13.6 Should Daxwell prevail in any legal proceeding against or concerning Customer related to the Sales Order or these Sales Order Terms, Daxwell shall have the right to an award of its reasonable attorneys’ fees, costs, and expenses incurred. This provision shall survive the termination of the Sales Order.
13.7 Subject to Section 2.2, the Sales Order and these Sales Order Terms constitute the entire agreement between the Parties unless specifically modified by a writing signed by Daxwell and Customer. Daxwell rejects any and all terms, conditions, or obligations proposed by Customer that may be set forth elsewhere or that are in addition to or contrary to the Sales Order or the Sales Order Terms, except as set forth in Section 2.2.
13.8 Daxwell is an independent contractor, and not an agent or employee of Customer. Nothing in the Sales Order or these Sales Order Terms shall be construed to create a joint venture, partnership, association, profit sharing arrangement, or like relationship between Daxwell and Customer, nor shall the Sales Order or these Sales Order Terms including the relationships established in connection herewith be deemed to give rise to any fiduciary obligation on the part of either Daxwell or Customer. Nothing in the Sales Order or these Sales Order Terms shall create a contractual relationship with or a cause of action in favor of any third party against Daxwell.

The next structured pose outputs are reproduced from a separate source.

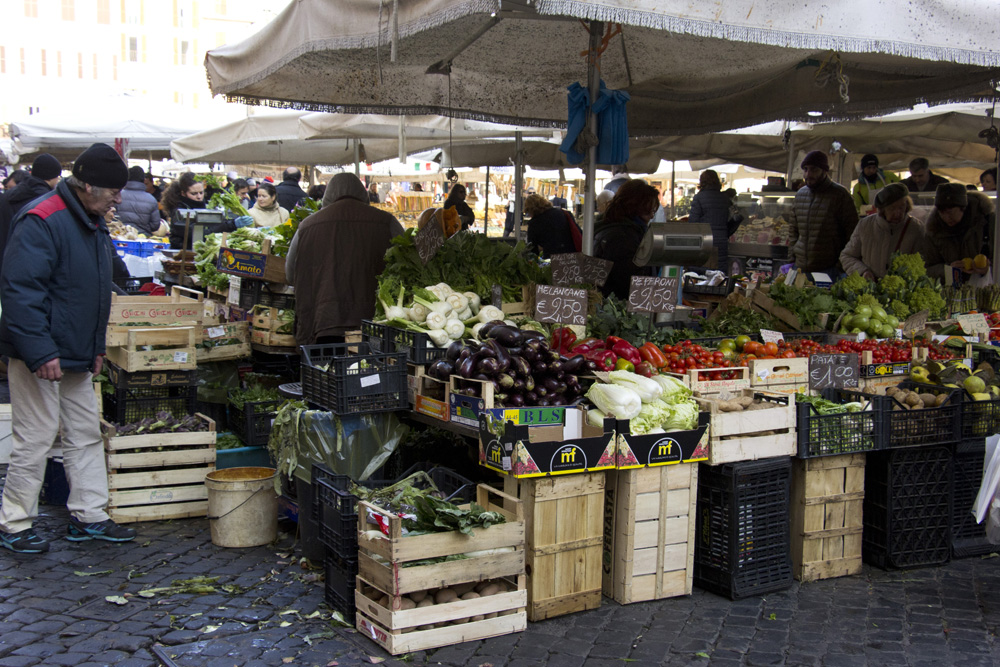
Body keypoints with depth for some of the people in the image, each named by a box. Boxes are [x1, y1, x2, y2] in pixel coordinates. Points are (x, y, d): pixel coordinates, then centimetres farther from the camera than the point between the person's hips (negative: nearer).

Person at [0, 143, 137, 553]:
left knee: (86, 435, 13)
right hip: (39, 357, -9)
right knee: (35, 440, -1)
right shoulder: (42, 221, -18)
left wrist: (96, 346, 19)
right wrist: (39, 352, -27)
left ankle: (88, 517, 23)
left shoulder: (93, 223, 12)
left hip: (75, 357, 9)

13.9 Any notice under the Sales Order will be given in writing and deemed to be given at the time received when delivered personally, provided such delivery is confirmed by the courier or delivery service, or sent by expedited delivery service with proof of delivery, or by registered or certified mail, return receipt requested, to Customer at the mailing address specified in any Sales Order, or to Daxwell at: Daxwell, LLC, Attn: Legal Department, 2825 Wilcrest Dr. #500, Houston, Texas 77042.